After having a long thought about what I could do, I resorted back to my previous code names where my favourites were definitely the ones related to animals. So without further ado, here are ZPE 1.12's code names:

  1. Bagpipe Badger
  2. Celtic Caterpillar
  3. Glen Grouse
  4. Haggis Horse
  5. Kilted Kelpie
  6. Loch Lion
  7. Nessie Newt
  8. Piper Pine Marten
  9. Scottish Seagul
  10. Tartan Turtle

The main goals of ZPE 1.12.x are:

  • A heavy focus on improving the security of the language
  • Stronger typing with TYPO v2.1
  • A higher performance lower memory footprint Zenith Parsing Engine (version 1.5)
  • Rebuilt Python and Java transpilers
  • A new plugin system (backwards compatible with existing plugins)
  • Further opening ZPE with ZPEKit.

The very first Linux build for ZPE was built this evening, offering massive performance boosts. The build was built on Ubuntu Linux which my home server runs on.

The new build is now available based on ZPE 1.11.11. It is also the basis of the online ZPE tester, making it speedier than before.

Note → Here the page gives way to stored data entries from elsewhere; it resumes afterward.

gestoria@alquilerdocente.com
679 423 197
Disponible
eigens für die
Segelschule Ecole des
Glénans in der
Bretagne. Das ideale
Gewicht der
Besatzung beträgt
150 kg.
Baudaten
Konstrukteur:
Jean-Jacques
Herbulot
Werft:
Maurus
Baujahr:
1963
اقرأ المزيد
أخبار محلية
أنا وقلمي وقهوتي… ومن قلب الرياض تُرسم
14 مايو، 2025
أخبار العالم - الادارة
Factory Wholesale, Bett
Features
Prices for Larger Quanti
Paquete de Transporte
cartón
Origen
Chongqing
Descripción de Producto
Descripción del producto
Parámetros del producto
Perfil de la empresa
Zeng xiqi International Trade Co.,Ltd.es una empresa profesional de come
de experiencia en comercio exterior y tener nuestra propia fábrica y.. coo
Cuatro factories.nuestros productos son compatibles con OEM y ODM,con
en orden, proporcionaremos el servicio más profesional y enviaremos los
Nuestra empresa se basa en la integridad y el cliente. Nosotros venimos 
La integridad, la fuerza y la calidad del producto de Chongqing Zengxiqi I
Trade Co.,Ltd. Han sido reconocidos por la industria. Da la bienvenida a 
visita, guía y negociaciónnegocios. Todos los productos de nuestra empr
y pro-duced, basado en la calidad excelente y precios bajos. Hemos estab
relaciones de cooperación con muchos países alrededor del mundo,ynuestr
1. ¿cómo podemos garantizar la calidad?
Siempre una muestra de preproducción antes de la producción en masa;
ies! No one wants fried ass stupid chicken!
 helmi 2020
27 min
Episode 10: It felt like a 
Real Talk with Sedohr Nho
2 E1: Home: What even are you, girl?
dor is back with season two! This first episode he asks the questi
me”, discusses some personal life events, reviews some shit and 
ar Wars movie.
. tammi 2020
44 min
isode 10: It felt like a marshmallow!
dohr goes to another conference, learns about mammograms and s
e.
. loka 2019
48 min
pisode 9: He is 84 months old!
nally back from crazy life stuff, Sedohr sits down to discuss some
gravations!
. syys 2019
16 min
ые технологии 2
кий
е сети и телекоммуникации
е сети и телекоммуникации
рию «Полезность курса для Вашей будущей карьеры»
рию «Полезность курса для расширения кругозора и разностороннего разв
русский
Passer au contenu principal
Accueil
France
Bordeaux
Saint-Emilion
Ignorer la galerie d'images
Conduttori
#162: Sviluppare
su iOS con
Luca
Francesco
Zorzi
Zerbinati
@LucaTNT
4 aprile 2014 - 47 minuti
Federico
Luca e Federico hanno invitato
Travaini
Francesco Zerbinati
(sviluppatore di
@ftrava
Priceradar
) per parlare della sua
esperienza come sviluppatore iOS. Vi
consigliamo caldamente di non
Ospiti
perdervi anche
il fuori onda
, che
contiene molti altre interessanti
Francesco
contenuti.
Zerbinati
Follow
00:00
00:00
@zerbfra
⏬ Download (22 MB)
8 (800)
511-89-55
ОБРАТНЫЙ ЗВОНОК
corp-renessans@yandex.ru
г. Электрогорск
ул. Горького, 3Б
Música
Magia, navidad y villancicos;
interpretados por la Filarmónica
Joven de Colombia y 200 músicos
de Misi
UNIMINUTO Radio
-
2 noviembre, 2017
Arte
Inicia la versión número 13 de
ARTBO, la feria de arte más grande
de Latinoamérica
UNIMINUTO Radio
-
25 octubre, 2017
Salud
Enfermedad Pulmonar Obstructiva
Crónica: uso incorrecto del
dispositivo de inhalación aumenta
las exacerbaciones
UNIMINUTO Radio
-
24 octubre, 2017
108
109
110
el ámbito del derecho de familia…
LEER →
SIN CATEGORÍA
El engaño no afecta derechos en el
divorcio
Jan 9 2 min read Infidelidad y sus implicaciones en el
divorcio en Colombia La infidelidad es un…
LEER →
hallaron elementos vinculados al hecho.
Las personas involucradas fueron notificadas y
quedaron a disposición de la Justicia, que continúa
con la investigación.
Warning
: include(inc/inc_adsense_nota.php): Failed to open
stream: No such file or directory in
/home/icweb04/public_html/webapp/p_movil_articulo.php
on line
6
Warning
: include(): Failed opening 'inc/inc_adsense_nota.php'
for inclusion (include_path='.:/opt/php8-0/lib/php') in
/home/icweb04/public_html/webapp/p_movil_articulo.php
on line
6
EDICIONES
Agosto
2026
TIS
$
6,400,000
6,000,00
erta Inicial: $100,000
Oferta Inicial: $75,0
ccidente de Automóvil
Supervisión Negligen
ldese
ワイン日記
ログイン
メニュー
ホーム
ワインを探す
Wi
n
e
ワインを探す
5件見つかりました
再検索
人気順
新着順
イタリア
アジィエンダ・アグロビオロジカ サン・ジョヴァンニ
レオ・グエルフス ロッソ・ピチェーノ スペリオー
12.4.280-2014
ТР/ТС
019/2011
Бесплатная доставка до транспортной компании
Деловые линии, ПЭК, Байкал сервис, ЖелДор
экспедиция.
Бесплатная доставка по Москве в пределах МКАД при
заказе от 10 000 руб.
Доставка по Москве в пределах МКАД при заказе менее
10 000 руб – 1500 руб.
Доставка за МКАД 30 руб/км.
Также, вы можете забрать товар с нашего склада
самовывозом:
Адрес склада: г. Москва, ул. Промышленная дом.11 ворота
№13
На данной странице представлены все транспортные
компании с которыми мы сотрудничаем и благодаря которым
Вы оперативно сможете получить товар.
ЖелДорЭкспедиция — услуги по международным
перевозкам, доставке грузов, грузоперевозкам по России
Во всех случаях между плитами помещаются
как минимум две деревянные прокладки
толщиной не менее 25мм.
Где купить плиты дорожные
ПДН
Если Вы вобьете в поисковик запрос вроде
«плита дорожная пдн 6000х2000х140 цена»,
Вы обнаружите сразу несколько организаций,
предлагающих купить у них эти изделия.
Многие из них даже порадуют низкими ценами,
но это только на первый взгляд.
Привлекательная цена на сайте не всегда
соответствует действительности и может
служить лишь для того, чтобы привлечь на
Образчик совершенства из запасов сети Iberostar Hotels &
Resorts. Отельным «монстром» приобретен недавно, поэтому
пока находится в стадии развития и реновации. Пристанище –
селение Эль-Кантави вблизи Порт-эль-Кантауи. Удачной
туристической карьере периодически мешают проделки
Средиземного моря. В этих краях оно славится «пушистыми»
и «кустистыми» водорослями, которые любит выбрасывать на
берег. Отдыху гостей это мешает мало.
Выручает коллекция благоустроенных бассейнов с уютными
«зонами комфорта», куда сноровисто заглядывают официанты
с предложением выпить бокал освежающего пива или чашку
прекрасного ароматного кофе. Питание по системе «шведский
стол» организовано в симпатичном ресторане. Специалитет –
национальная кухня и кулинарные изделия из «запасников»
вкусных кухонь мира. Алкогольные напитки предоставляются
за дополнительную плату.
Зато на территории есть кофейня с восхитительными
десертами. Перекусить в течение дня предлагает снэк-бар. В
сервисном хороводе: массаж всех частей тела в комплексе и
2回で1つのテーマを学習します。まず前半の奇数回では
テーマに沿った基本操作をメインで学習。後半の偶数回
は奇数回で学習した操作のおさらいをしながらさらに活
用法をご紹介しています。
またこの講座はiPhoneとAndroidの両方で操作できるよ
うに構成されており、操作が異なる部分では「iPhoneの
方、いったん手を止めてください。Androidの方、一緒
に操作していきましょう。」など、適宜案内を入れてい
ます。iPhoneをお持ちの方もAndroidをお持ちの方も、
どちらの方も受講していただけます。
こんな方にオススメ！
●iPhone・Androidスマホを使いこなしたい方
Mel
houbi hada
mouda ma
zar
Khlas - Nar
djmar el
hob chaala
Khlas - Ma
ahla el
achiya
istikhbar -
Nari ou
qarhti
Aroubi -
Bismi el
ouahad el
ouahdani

So many new improvements due to switching IDE. After 12 years of using Eclipse, I have finally moved to IntelliJ again. This has meant new things for ZPE, for example, little artefacts such as if statements I hadn't noticed were redundant due to code changes surrounding them were wasting resources. IntelliJ notices these and suggests how to improve the code. I have implemented a lot of changes due to this.

Also thanks to IntelliJ I have now started to host ZPE on a private GitHub repository. This has meant change tracking is even easier than it was before. It also means I don't rely on Dropbox Rewind anymore. Further to this, ZPE now has proper build numbers that automatically update each time I build ZPE. I really like this because it goes back to the way ZPE was back in the olden days with version 1.3 up to 1.5.

ZPE has had some major new features that don't just relate to performance too including the new unbound variable declaration, the new empty expression and the new compiler directives feature. Further to this, to make the development of other subset editors of ZPE (such as that found in the SQARL editor I have recently made) easier and faster, the new CodeEditorView component makes it easier to embed line numbering and syntax highlighting in any program. For those who haven't seen my SQARL editor, it simply parses SQARL into YASS which is passed to ZPE for parsing, compilation and passed through the runtime.